(Dataset items)
————————

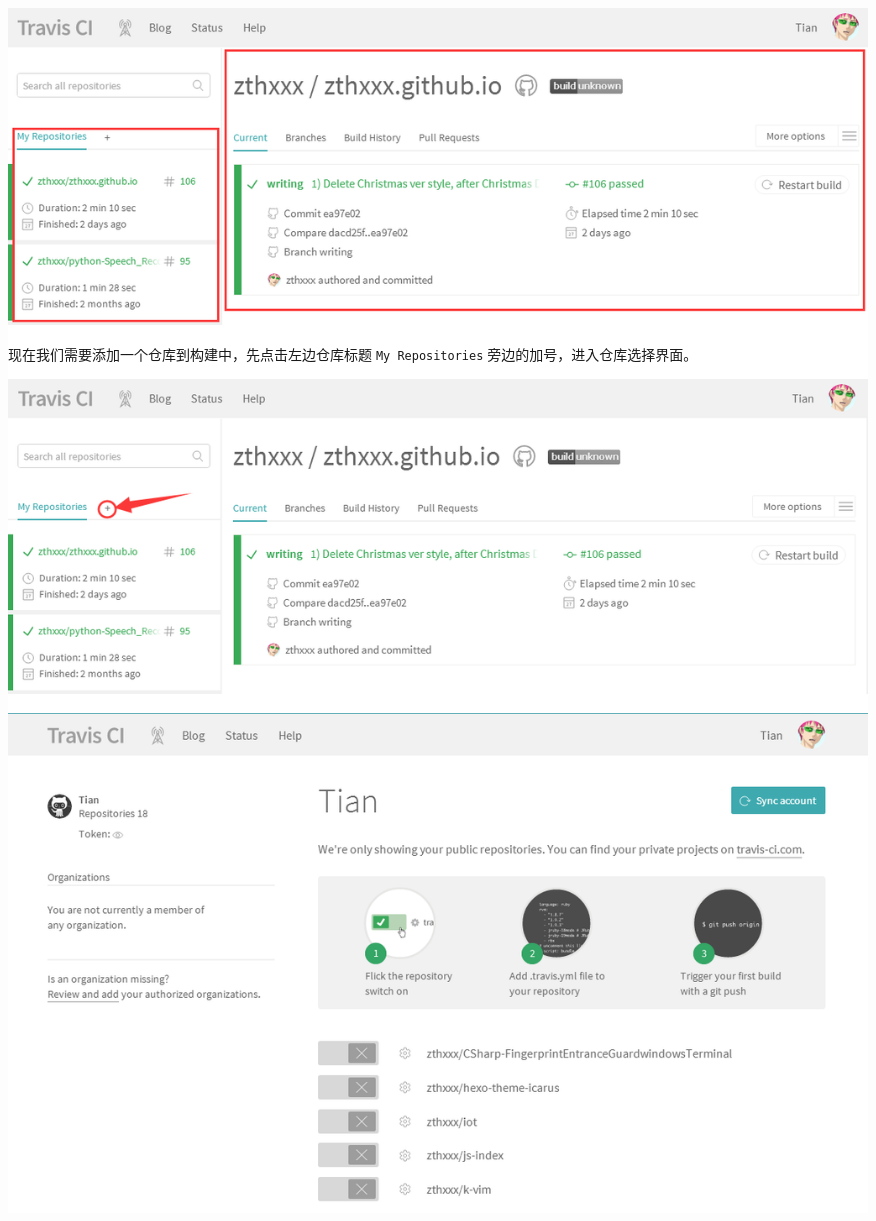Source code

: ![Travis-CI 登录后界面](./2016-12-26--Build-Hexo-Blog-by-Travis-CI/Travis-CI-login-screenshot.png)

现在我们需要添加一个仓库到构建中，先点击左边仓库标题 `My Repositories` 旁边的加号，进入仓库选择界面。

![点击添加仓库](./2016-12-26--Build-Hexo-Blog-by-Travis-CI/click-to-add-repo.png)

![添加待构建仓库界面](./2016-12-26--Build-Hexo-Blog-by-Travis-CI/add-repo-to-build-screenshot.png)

————————

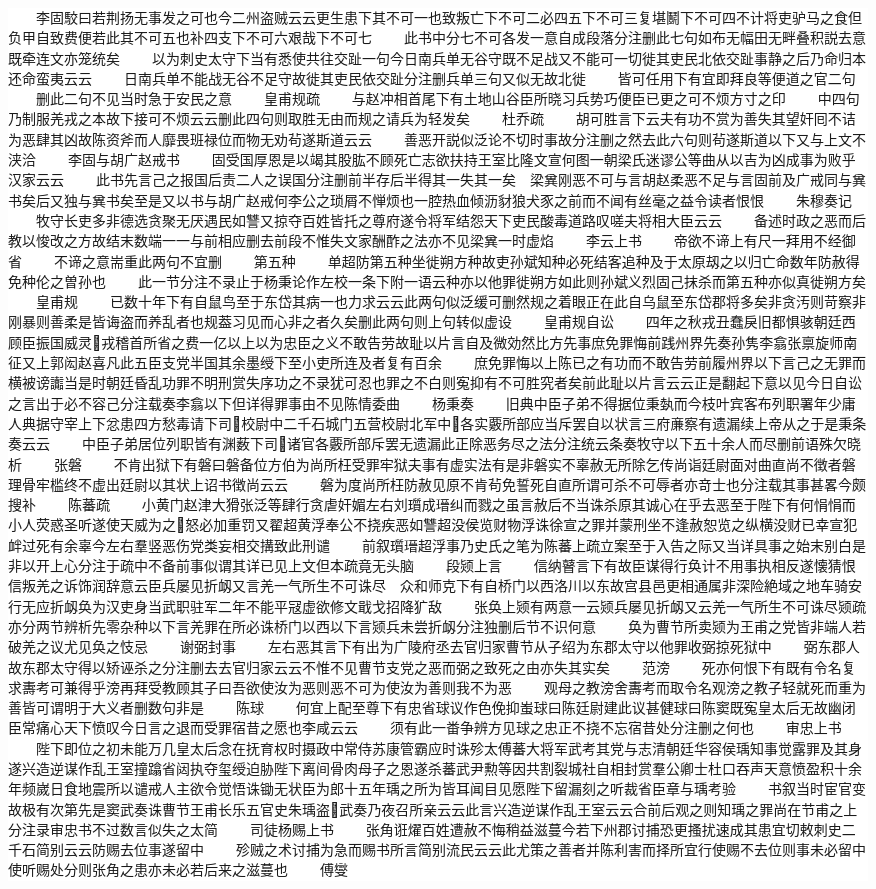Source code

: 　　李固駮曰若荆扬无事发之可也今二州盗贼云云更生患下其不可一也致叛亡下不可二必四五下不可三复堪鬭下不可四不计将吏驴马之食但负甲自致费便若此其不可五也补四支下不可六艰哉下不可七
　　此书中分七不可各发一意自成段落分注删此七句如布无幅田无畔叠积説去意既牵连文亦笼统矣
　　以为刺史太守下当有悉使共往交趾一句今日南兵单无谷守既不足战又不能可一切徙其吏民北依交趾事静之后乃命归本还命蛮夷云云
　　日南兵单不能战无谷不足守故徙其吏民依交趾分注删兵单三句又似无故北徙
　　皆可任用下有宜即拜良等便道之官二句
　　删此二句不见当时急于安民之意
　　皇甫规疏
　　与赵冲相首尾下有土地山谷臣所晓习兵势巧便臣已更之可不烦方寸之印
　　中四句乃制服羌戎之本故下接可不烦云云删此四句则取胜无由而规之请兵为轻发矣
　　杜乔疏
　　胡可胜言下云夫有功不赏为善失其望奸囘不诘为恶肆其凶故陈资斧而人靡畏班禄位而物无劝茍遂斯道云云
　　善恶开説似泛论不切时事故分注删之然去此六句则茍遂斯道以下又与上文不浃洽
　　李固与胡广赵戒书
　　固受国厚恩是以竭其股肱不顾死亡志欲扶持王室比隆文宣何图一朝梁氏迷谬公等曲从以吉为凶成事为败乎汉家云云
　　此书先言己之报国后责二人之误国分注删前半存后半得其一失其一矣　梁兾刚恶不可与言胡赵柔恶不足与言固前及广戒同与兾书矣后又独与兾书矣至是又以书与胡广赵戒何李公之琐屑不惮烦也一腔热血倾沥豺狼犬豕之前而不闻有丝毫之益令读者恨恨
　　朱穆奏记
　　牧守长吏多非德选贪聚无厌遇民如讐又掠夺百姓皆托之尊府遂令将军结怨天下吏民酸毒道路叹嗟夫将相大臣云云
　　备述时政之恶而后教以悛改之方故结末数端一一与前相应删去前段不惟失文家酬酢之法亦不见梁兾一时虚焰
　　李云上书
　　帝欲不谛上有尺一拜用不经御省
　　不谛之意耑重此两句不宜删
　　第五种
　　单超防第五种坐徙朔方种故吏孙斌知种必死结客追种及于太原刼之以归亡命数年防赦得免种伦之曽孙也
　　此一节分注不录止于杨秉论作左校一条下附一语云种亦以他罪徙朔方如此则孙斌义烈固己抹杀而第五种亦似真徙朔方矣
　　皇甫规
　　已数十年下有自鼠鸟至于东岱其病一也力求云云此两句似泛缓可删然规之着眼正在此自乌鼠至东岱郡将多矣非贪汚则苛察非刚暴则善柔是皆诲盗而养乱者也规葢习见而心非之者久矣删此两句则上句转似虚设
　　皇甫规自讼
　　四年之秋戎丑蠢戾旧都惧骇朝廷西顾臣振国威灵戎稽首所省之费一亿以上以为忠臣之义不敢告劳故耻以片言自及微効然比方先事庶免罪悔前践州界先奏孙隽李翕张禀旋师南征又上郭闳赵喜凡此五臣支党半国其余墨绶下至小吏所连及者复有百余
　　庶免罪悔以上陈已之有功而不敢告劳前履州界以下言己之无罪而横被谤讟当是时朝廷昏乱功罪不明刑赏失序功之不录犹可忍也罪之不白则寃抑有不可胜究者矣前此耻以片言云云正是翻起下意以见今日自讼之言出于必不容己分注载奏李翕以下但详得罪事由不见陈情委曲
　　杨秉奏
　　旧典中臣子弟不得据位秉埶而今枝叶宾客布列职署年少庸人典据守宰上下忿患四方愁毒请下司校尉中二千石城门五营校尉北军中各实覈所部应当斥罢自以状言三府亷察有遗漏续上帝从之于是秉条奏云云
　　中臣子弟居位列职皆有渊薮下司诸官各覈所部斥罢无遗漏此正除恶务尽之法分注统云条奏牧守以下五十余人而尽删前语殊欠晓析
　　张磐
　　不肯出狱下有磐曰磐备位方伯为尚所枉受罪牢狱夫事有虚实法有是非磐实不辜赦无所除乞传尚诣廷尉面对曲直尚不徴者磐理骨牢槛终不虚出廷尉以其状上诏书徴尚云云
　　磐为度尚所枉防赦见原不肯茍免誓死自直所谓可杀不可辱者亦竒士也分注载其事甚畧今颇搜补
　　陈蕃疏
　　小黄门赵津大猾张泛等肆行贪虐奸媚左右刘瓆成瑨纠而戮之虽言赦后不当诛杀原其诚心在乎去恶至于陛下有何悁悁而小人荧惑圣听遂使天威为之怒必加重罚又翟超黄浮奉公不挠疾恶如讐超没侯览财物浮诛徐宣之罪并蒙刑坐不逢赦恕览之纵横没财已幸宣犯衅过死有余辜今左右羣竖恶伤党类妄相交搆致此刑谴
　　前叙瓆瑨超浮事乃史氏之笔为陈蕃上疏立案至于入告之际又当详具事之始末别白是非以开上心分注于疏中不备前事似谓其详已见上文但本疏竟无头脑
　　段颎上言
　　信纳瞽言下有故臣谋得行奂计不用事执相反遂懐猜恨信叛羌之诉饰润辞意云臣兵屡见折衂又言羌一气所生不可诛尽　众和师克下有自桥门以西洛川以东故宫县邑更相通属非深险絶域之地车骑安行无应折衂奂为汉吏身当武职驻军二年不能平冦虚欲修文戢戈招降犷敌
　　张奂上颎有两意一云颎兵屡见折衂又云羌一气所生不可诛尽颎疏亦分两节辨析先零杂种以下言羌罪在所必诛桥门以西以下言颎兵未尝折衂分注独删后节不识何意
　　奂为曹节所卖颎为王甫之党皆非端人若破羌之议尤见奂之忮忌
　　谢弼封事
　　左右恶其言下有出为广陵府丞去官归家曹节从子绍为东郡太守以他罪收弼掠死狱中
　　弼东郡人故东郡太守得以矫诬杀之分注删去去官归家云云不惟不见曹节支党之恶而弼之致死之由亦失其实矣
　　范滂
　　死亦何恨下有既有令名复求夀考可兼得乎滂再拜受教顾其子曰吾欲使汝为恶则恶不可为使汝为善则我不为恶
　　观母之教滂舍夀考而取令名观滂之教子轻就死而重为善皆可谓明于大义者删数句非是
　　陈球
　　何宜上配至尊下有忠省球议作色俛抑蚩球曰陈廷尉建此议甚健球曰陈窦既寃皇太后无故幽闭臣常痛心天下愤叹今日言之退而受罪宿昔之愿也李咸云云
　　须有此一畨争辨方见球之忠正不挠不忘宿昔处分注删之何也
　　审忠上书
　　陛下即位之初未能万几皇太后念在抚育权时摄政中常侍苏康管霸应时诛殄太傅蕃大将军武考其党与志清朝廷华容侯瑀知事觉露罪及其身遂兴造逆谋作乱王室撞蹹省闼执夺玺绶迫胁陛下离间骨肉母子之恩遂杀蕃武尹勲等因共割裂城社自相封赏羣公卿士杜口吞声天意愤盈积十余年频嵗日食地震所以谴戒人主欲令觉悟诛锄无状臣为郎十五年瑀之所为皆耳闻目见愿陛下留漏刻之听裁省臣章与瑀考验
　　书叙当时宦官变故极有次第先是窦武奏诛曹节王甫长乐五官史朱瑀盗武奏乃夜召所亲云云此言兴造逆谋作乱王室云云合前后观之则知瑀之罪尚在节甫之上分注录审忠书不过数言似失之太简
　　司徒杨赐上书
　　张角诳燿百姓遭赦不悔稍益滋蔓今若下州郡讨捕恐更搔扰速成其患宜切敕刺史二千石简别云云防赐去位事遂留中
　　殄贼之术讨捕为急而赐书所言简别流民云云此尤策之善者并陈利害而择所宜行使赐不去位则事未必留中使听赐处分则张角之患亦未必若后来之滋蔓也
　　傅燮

————————

* [Exercise instructions]: What lines above hold the word "screenshot"? List them all.

* [Exercise response]:
: ![Travis-CI 登录后界面](./2016-12-26--Build-Hexo-Blog-by-Travis-CI/Travis-CI-login-screenshot.png)
![添加待构建仓库界面](./2016-12-26--Build-Hexo-Blog-by-Travis-CI/add-repo-to-build-screenshot.png)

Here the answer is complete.